Case study: 'I like being proactive with our cash'
"I believe my money should be working for me rather than sitting in the bank," says IT consultant George Hayward. The 40-year-old has become a big fan of social lending, increasing his portfolio of loans on the Funding Circle website from £400, when he first started last November, to £5,000.
"In the past we've put our cash into buy-to-let and now have four properties, but we like to spread things around to give us a more varied portfolio," George says. His wife Amy, 32, came across the Funding Circle online and suggested it as a potential home for some of the family's savings. "Amy did a lot of research on it as we were looking to get better returns on our savings than we can with ISAs," explains George.
"I liked the concept as I like being proactive with our money. I pop on to the site up to three times a day to see what deals there are. Because I work in IT, I can find the five minutes or so it takes each time. My average return is 9.3 per cent, but I bid on almost everything as sometimes borrowers just need a small parcel to complete their loan amount so, if you catch it right, you can get a better rate."
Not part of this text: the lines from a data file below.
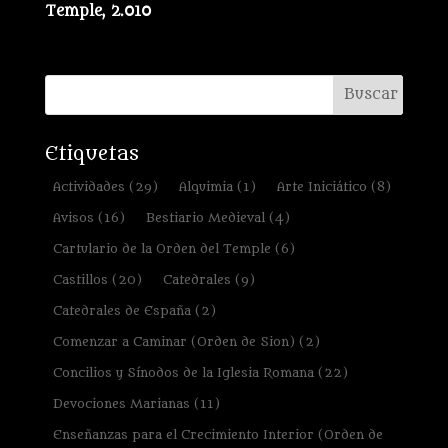
Temple, 2.010
Etiquetas
Actividades
(29)
Alquimia
(1)
Arte Iniciático
(8)
Avisos
(16)
Bestiario Medieval
(4)
Cartulario de la Orden del Temple
(6)
Castillos
(20)
Catedrales
(9)
Catedrales de España
(2)
Comenzar a Caminar (Orden de Sion)
(2)
Concilios y Sínodos de la Iglesia Romana
(22)
Devociones Marianas
(11)
Enseñanzas para el Crecimiento Interior (Orden de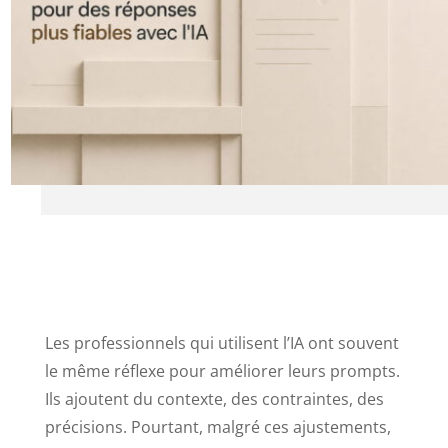
Les professionnels qui utilisent l’IA ont souvent
le même réflexe pour améliorer leurs prompts.
Ils ajoutent du contexte, des contraintes, des
précisions. Pourtant, malgré ces ajustements,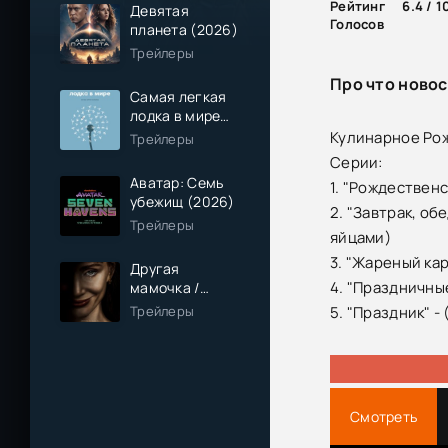
Рейтинг
6.4 / 1
Девятая
Голосов
планета (2026)
Трейлеры
Про что новос
Самая легкая
лодка в мире
(2026)
Кулинарное Ро
Трейлеры
Серии:
Аватар: Семь
1. "Рождественс
убежищ (2026)
2. "Завтрак, об
Трейлеры
яйцами)
3. "Жареный ка
Другая
4. "Праздничны
мамочка /
Чужая мама
Трейлеры
5. "Праздник" -
(2026)
Смотреть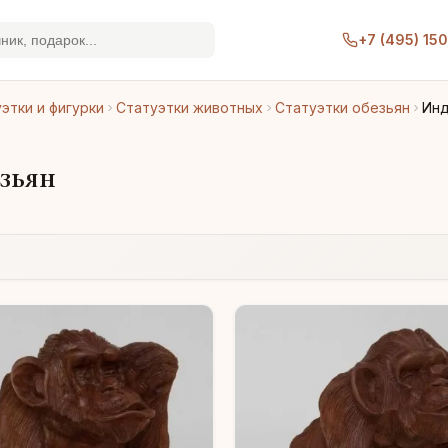
+7 (495) 15
этки и фигурки
Статуэтки животных
Статуэтки обезьян
Инд
зьян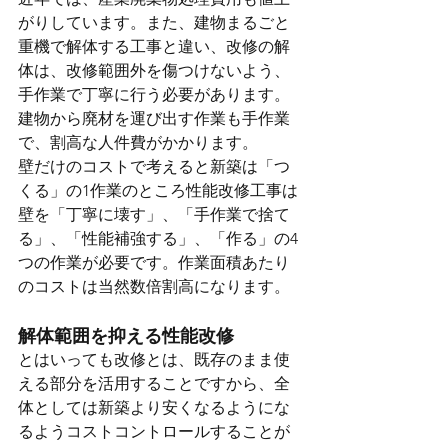
がりしています。また、建物まるごと
重機で解体する工事と違い、改修の解
体は、改修範囲外を傷つけないよう、
手作業で丁寧に行う必要があります。
建物から廃材を運び出す作業も手作業
で、割高な人件費がかかります。
壁だけのコストで考えると新築は「つ
くる」の1作業のところ性能改修工事は
壁を「丁寧に壊す」、「手作業で捨て
る」、「性能補強する」、「作る」の4
つの作業が必要です。作業面積あたり
のコストは当然数倍割高になります。
解体範囲を抑える性能改修
とはいっても改修とは、既存のまま使
える部分を活用することですから、全
体としては新築より安くなるようにな
るようコストコントロールすることが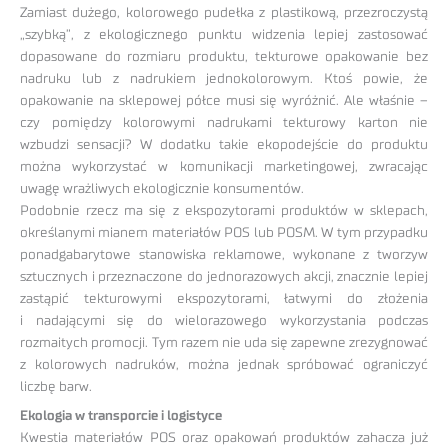
Zamiast dużego, kolorowego pudełka z plastikową, przezroczystą
„szybką”, z ekologicznego punktu widzenia lepiej zastosować
dopasowane do rozmiaru produktu, tekturowe opakowanie bez
nadruku lub z nadrukiem jednokolorowym. Ktoś powie, że
opakowanie na sklepowej półce musi się wyróżnić. Ale właśnie –
czy pomiędzy kolorowymi nadrukami tekturowy karton nie
wzbudzi sensacji? W dodatku takie ekopodejście do produktu
można wykorzystać w komunikacji marketingowej, zwracając
uwagę wrażliwych ekologicznie konsumentów.
Podobnie rzecz ma się z ekspozytorami produktów w sklepach,
określanymi mianem materiałów POS lub POSM. W tym przypadku
ponadgabarytowe stanowiska reklamowe, wykonane z tworzyw
sztucznych i przeznaczone do jednorazowych akcji, znacznie lepiej
zastąpić tekturowymi ekspozytorami, łatwymi do złożenia
i nadającymi się do wielorazowego wykorzystania podczas
rozmaitych promocji. Tym razem nie uda się zapewne zrezygnować
z kolorowych nadruków, można jednak spróbować ograniczyć
liczbę barw.
Ekologia w transporcie i logistyce
Kwestia materiałów POS oraz opakowań produktów zahacza już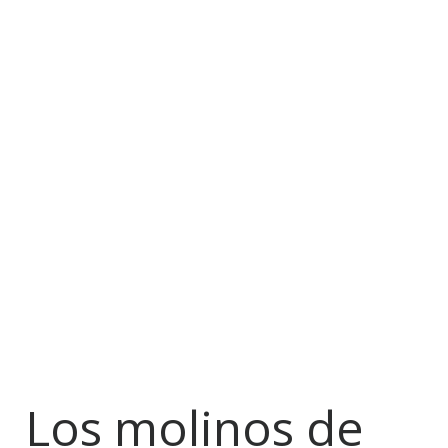
Los molinos de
George holds 40 loans, but likes to sell them off to other members of the site to make a quick return. "I have invested in shares before but I don't like the lack of control. There are too many factors involved that you can't do anything about. Things would happen and I wouldn't be able to find out why. I learnt that the only people who make money when shares drop are brokers, who still get their fees."
While he is a fan of the Funding Circle, George concedes that it may not be for everyone. "I take a very active role and enjoy it, but I know most members just use an auto-bid feature to set up their deals," he says. He knows that there are risks in lending to small businesses but to date, the rewards have been worth it. "I've only seen one company miss a payment, and they were consistently a late payer, so it was no surprise."
The Funding Circle says it only deals with businesses that have been established for at least two years, that have a solid financial track record and that can prove that they can repay a loan with their projected cashflow.